The average salary for a bricklayer is £36,679, according to the website totaljobs.com, but they reportedly make more than £60,000 in locations where demand is high.
Tutte said Redrow has as much trouble recruiting in northern England, where the construction industry employs comparatively few EU workers, as it does in London and the southeast.
Like bosses in the restaurant business, he blames an image problem for the shortage of British recruits. “Workers in housebuilding are not badly paid — there’s no one on the bread line. But how much attraction to be a bricklayer is there among young people? Do they want to be on a site on a wet February morning?”
Redrow recently established Britain’s first housebuilding degree at Liverpool John Moores University, a move Tutte hopes will lend some academic prestige to the sector.
The government has pinned its hopes of plugging the skills gap on apprenticeships. Unfortunately, its flagship apprenticeship levy is turning into a disaster, with numbers of those starting an apprenticeship down 27% this academic year. Many companies complain the funds raised by the levy do not cover training costs, while small firms say they are struggling to navigate the system.
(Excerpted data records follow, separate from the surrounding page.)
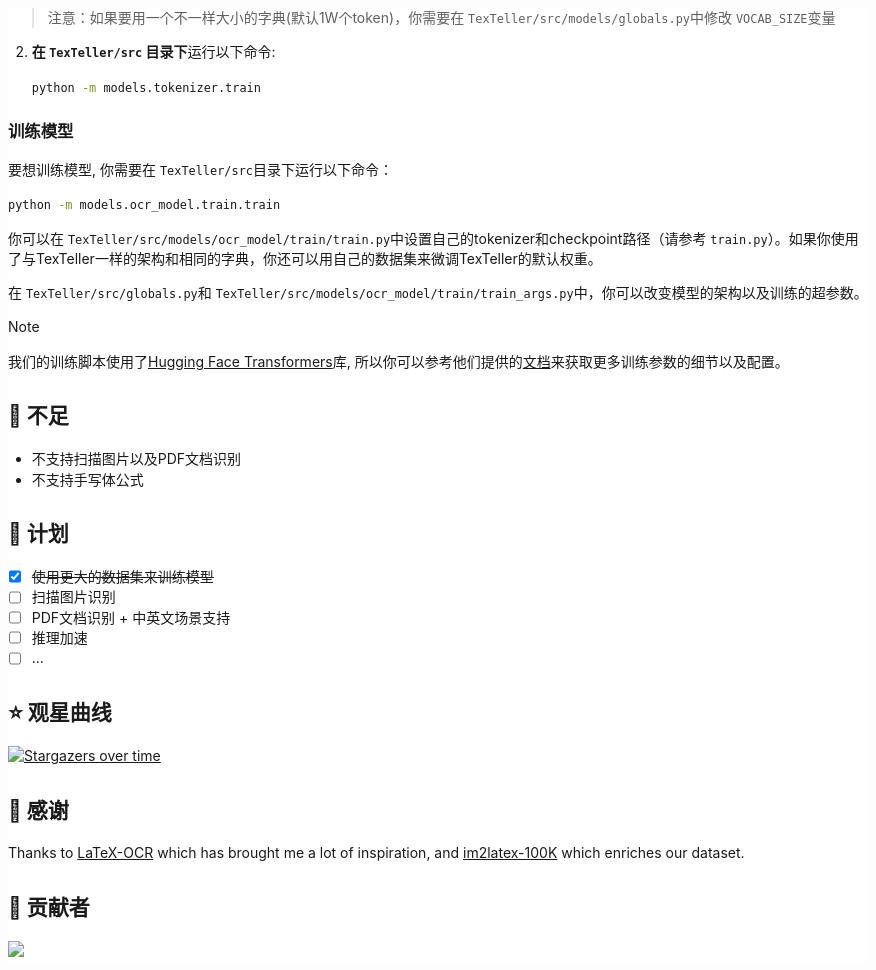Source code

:    > 注意：如果要用一个不一样大小的字典(默认1W个token)，你需要在 `TexTeller/src/models/globals.py`中修改 `VOCAB_SIZE`变量
   >
2. **在 `TexTeller/src` 目录下**运行以下命令:

   ```bash
   python -m models.tokenizer.train
   ```

### 训练模型

要想训练模型, 你需要在 `TexTeller/src`目录下运行以下命令：

```bash
python -m models.ocr_model.train.train
```

你可以在 `TexTeller/src/models/ocr_model/train/train.py`中设置自己的tokenizer和checkpoint路径（请参考 `train.py`）。如果你使用了与TexTeller一样的架构和相同的字典，你还可以用自己的数据集来微调TexTeller的默认权重。

在 `TexTeller/src/globals.py`和 `TexTeller/src/models/ocr_model/train/train_args.py`中，你可以改变模型的架构以及训练的超参数。

> [!NOTE]
> 我们的训练脚本使用了[Hugging Face Transformers](https://github.com/huggingface/transformers)库, 所以你可以参考他们提供的[文档](https://huggingface.co/docs/transformers/v4.32.1/main_classes/trainer#transformers.TrainingArguments)来获取更多训练参数的细节以及配置。

## 🚧 不足

* 不支持扫描图片以及PDF文档识别
* 不支持手写体公式

## 📅 计划

- [X] ~~使用更大的数据集来训练模型~~
- [ ] 扫描图片识别
- [ ] PDF文档识别 + 中英文场景支持
- [ ] 推理加速
- [ ] ...

## ⭐️ 观星曲线

[![Stargazers over time](https://starchart.cc/OleehyO/TexTeller.svg?variant=adaptive)](https://starchart.cc/OleehyO/TexTeller)

## 💖 感谢

Thanks to [LaTeX-OCR](https://github.com/lukas-blecher/LaTeX-OCR) which has brought me a lot of inspiration, and [im2latex-100K](https://zenodo.org/records/56198#.V2px0jXT6eA) which enriches our dataset.

## 👥 贡献者

<a href="https://github.com/OleehyO/TexTeller/graphs/contributors">
   <a href="https://github.com/OleehyO/TexTeller/graphs/contributors">
      <img src="https://contrib.rocks/image?repo=OleehyO/TexTeller" />
   </a>
</a>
“We train people anyway, but the training we do doesn’t necessarily fit into the format demanded by the apprenticeship levy,” said Tom Molnar, founder of the London bakery chain Gail’s. “We have to put a lot of effort into figuring out how it works. It’s a policy with serious flaws.”
If apprentices won’t save the day, how about robots? A raft of politicians, including the chancellor, have suggested a lack of cheap labour could spur automation — helping improve Britain’s woeful productivity record in the process.
There are two problems, however. First, the most acute staff shortages are in industries least amenable to automation, such as hospitality. Second, much of the low-hanging fruit has already been harvested — witness the self-service checkouts in supermarkets. It is hard to imagine Britain’s notoriously investment-shy industries dropping many millions of pounds on expensive new kit when the future of the economy is so uncertain.
Hungry for staff, some bosses are trying more old-fashioned recruitment techniques. “A few months ago, for the first time ever, we began putting signs in shop windows saying ‘Join us’,” said Molnar.